» Source text
◇ ◇ ◇ ◇ ◇

|Photo from abb.com, original from Edward Csanyi of Electrical Engineering Portal|
Solar energy must interface with existing power systems. Alternating current is used for transmission because there are fewer losses because it is very easy to transform between different voltages. Heat is dissipated when large currents heat wires, increasing their resistance. With an AC signal, currents can be kept low by transmitting high-voltage signals, decreasing losses.
Solar cells do not produce a consistent amount of energy throughout the day. Additionally, they produce little energy at night when one often needs electricity. Consequently, the energy from the solar cell must be either stored in a battery or fed back into the grid. It is more common to feed the energy back into the grid as an AC signal due to existing payment schemes and challenges/costs and safety risks associated with storing large amounts of energy. Since these solar cells are connected to the larger power grid, the DC signal that the solar cells produce must be converted to an AC signal.

◇ ◇ ◇ ◇ ◇

» Work task A
According to the solar power text, what reasons make it more common to feed solar cell energy back into the grid than to store it in a battery?
» Work task B
Could you carry on the solar power text, beginning right after its last sentence?

» Chart-based quiz items
◇ ◇ ◇ ◇ ◇

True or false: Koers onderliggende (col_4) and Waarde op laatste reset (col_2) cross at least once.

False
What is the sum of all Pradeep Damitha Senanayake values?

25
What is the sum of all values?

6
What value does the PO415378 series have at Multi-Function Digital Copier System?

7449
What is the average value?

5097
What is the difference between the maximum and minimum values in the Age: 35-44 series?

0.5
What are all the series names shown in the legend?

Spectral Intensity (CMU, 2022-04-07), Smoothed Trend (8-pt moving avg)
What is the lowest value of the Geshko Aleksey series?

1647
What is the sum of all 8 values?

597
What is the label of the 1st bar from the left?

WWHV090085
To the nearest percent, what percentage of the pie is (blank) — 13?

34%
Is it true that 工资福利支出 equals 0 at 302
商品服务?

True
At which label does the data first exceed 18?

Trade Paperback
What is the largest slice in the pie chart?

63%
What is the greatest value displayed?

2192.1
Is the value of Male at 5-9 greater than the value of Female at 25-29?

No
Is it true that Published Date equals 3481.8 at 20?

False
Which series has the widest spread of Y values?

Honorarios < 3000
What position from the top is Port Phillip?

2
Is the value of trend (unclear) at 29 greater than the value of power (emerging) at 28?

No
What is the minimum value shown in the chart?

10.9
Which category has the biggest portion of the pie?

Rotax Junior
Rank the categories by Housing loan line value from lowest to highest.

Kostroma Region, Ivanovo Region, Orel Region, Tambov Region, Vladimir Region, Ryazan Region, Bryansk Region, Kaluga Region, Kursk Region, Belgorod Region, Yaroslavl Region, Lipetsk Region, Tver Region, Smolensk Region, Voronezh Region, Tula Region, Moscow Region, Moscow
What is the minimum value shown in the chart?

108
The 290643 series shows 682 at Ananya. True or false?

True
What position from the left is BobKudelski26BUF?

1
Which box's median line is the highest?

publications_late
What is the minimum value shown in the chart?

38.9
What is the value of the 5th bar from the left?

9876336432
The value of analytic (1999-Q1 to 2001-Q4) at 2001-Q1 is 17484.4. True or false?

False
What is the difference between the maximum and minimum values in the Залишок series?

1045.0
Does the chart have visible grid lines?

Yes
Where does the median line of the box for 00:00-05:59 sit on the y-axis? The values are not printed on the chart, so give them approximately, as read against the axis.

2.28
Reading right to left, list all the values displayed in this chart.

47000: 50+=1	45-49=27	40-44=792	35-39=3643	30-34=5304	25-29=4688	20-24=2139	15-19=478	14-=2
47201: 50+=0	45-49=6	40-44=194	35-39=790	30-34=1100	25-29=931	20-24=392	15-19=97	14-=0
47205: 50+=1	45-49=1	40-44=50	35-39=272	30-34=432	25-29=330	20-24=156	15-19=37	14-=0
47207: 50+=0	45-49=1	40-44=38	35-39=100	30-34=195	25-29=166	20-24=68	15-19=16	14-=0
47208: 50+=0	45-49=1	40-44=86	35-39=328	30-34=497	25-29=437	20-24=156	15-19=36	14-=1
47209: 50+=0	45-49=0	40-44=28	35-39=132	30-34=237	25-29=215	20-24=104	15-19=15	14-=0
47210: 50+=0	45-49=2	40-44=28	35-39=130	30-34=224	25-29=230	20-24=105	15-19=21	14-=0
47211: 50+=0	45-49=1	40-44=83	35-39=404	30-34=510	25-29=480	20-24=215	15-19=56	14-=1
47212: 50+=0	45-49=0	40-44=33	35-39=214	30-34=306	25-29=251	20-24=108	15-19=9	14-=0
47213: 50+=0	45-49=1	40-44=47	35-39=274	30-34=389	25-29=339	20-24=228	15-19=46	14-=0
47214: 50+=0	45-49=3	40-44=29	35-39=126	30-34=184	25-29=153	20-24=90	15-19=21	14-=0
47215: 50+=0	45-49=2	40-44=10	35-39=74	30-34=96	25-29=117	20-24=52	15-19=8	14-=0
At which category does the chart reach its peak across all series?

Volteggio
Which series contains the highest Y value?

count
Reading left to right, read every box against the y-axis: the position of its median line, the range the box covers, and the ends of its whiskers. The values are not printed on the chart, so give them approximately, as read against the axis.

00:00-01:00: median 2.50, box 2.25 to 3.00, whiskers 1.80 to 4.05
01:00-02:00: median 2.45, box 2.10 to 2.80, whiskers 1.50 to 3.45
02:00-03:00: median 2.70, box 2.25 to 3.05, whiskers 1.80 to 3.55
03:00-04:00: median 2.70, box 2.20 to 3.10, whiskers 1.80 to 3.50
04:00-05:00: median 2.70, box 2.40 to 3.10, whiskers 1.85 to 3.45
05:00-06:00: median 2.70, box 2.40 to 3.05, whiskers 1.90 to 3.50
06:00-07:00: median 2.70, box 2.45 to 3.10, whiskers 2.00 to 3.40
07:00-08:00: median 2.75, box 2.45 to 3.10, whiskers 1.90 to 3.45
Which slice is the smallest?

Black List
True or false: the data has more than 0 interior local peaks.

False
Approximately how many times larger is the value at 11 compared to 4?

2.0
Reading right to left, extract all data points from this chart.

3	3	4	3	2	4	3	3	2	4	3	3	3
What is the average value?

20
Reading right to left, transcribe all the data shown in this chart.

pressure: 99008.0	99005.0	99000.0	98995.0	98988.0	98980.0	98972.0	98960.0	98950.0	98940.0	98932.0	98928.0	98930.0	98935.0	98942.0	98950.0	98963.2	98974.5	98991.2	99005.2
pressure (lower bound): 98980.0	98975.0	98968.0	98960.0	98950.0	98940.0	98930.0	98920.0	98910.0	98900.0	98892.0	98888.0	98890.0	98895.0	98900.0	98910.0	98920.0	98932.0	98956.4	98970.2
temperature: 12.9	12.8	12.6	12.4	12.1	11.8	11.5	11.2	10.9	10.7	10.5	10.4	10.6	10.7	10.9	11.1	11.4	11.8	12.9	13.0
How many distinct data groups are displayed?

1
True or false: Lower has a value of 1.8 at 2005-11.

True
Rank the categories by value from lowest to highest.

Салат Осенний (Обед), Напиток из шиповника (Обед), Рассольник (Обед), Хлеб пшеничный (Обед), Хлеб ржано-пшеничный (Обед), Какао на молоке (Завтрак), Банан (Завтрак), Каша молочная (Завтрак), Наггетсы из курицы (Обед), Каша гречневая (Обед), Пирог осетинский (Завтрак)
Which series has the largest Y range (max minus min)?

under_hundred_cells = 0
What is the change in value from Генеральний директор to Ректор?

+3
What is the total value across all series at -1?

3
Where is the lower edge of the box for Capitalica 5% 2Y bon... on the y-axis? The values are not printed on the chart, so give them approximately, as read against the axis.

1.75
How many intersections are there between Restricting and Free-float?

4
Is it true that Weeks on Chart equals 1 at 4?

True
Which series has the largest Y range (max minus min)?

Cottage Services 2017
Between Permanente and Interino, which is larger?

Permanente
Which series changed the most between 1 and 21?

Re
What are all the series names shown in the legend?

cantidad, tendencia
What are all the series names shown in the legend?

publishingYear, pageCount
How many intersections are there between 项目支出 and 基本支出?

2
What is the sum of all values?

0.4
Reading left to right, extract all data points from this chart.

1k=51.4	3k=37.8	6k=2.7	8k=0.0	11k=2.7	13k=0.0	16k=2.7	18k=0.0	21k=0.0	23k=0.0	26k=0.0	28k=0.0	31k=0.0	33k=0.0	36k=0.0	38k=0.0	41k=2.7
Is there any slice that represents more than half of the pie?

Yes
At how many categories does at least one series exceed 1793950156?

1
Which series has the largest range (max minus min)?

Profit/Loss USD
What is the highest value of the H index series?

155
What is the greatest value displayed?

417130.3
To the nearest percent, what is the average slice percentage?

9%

◇ ◇ ◇ ◇ ◇

» Expected output A
- Existing payment schemes
- Challenges and costs associated with storing large amounts of energy
- Safety risks associated with storing large amounts of energy

» Expected output B
Furthermore, since many household appliances are designed to operate with an AC signal, it would not be feasible to completely remove a house from the grid and operate the building on DC energy. Already, since computers run on DC signals, you need an AC to DC converter. If one switched to all DC circuits, one would need DC to AC converters. Since most of what we have now either relies on an AC signal or has an incorporated AC to DC converter, it would be expensive to switch to DC electronics.